===== Records for this task =====

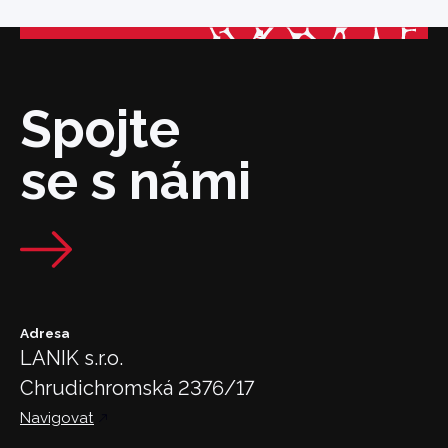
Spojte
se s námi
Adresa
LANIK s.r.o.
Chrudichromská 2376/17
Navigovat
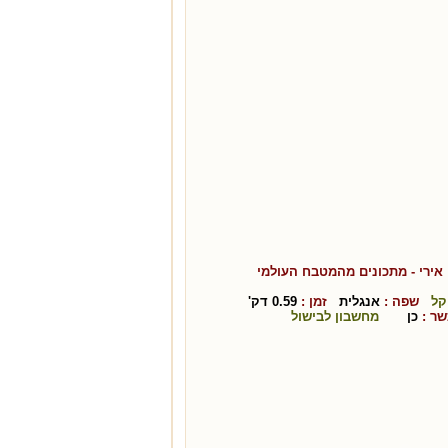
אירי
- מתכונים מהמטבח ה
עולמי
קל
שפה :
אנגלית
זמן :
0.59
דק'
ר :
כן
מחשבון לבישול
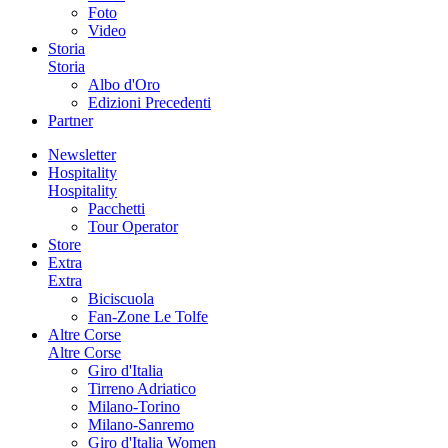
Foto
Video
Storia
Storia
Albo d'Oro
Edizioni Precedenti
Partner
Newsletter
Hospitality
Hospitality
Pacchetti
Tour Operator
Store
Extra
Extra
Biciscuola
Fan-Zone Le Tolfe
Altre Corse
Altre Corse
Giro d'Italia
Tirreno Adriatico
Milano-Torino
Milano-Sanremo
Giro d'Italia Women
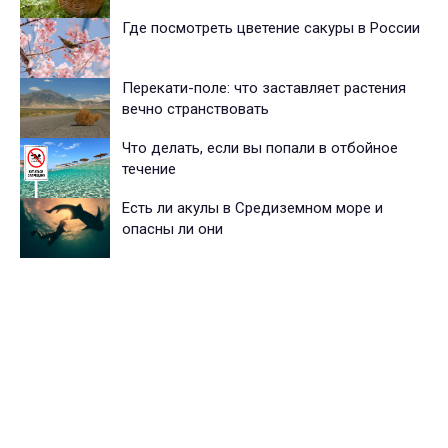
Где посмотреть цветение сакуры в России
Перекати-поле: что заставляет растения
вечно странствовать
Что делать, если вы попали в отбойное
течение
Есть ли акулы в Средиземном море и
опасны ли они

=====
===== Records for this task =====

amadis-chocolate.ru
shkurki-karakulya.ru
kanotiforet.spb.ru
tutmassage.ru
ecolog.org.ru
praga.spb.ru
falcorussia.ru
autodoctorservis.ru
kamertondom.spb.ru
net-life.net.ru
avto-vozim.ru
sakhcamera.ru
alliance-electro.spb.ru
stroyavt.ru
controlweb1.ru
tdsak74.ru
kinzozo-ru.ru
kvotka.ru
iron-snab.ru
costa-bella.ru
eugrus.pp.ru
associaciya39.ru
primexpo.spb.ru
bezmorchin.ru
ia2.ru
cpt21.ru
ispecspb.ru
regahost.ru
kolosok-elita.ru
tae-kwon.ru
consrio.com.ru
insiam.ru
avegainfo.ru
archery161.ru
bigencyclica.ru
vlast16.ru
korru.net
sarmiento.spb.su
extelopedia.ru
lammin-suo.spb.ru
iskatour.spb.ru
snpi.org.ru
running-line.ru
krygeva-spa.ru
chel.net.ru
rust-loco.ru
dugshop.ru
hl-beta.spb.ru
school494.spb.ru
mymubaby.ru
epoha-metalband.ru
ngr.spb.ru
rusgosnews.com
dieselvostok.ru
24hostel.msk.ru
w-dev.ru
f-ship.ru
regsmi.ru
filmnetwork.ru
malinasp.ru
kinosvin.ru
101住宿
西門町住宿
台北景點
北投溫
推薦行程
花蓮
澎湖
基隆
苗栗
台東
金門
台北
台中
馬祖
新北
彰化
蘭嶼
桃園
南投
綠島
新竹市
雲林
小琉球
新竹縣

=====
===== Records for this task =====

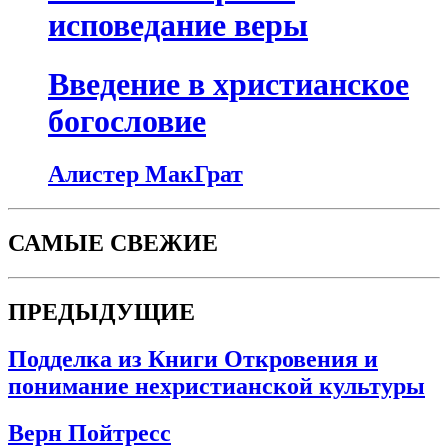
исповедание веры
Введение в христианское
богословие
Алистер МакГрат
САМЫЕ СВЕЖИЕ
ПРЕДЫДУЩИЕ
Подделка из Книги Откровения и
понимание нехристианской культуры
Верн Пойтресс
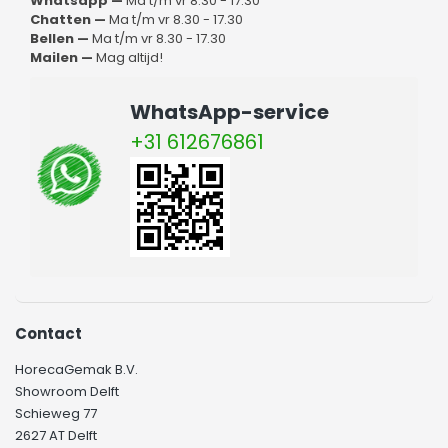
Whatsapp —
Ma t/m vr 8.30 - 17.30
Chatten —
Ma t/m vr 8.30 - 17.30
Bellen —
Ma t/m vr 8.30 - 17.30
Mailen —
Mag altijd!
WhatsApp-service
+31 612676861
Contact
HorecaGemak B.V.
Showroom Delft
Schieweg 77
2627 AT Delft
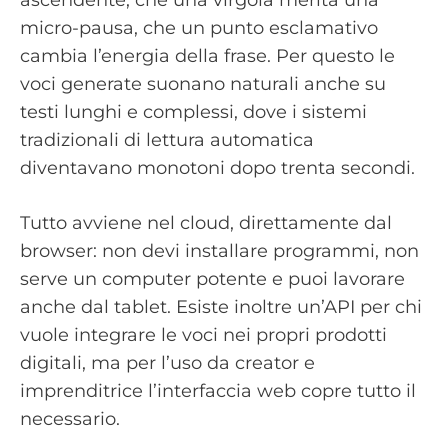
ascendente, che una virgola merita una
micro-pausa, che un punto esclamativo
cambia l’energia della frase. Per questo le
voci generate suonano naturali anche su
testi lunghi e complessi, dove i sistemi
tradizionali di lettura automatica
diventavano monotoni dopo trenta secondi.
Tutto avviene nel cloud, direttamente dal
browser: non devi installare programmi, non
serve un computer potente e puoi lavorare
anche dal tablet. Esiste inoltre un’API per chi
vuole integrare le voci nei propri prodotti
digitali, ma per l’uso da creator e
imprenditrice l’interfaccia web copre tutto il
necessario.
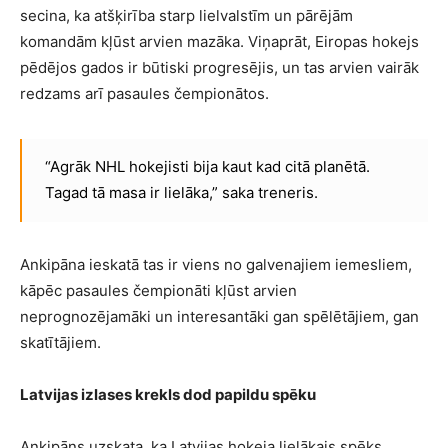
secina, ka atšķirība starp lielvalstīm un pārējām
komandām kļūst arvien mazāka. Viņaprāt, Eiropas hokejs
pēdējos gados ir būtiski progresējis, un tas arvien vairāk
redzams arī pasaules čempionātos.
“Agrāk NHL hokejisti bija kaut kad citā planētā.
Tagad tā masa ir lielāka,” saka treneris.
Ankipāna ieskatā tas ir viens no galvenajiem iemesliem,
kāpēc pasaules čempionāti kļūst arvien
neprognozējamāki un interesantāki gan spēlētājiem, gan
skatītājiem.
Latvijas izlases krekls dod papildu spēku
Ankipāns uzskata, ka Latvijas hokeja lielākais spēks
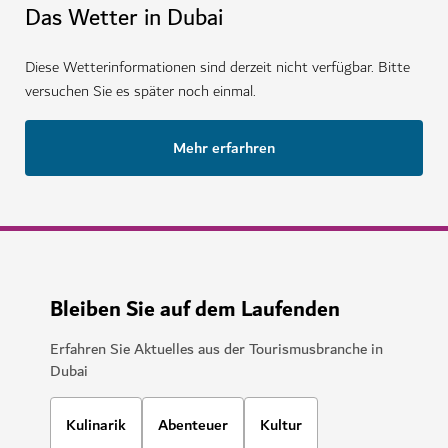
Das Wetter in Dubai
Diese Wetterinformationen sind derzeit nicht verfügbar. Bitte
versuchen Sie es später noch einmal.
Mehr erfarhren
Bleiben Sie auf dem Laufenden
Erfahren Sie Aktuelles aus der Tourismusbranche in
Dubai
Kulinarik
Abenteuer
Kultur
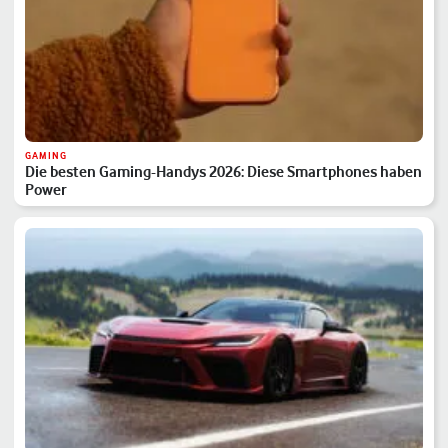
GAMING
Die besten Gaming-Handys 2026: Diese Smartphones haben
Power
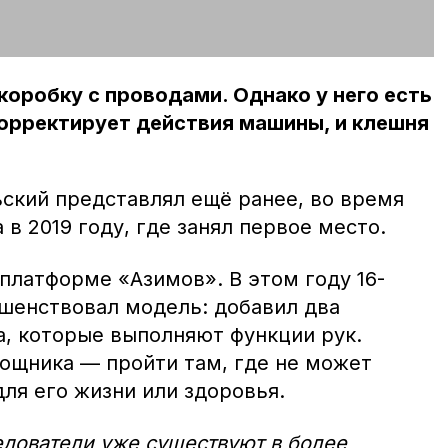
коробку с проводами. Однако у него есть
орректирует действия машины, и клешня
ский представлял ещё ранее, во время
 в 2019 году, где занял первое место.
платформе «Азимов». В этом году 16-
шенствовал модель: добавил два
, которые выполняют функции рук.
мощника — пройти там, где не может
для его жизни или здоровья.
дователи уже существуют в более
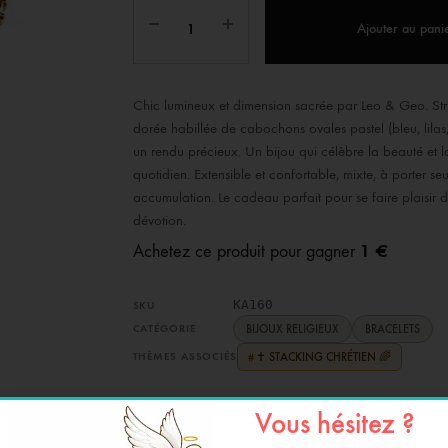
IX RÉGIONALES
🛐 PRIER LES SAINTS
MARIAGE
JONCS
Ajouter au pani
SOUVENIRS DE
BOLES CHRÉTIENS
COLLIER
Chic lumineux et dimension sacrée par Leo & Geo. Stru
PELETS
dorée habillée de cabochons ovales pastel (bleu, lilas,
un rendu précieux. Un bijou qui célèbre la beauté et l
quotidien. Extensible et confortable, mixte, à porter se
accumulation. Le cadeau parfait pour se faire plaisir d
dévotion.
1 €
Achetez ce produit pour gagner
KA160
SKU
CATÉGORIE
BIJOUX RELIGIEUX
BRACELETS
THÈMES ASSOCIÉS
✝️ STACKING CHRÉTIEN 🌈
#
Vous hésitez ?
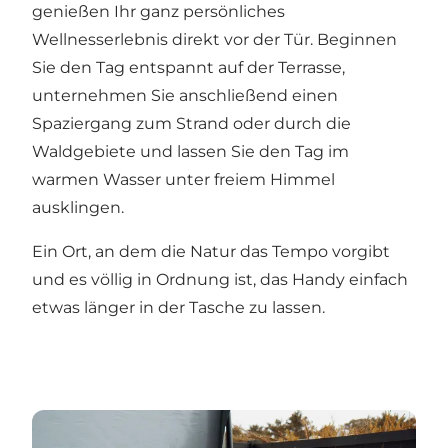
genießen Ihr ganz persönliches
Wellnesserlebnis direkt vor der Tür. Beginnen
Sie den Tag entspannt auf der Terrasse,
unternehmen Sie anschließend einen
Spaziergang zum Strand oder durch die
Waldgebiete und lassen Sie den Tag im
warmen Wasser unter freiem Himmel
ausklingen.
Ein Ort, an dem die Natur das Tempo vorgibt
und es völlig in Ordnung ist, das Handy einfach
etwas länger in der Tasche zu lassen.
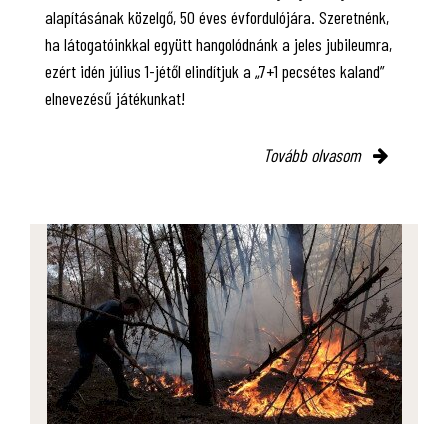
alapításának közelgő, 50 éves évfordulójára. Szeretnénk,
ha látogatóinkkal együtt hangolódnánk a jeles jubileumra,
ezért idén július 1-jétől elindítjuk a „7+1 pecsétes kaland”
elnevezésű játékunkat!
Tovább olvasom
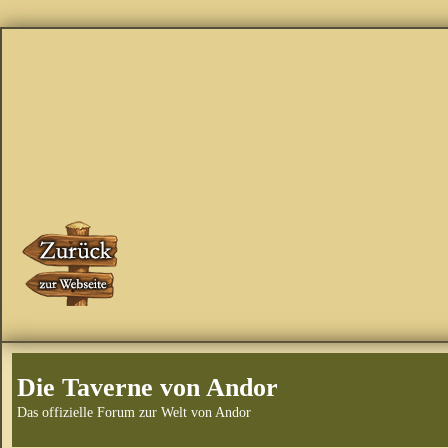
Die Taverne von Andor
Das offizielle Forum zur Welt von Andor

=====

• [What to do]:
Filter the lines above so that only those with the string "arvien" remain, then copy them.

• [Output of the exercise]:
komandām kļūst arvien mazāka. Viņaprāt, Eiropas hokejs
pēdējos gados ir būtiski progresējis, un tas arvien vairāk
kāpēc pasaules čempionāti kļūst arvien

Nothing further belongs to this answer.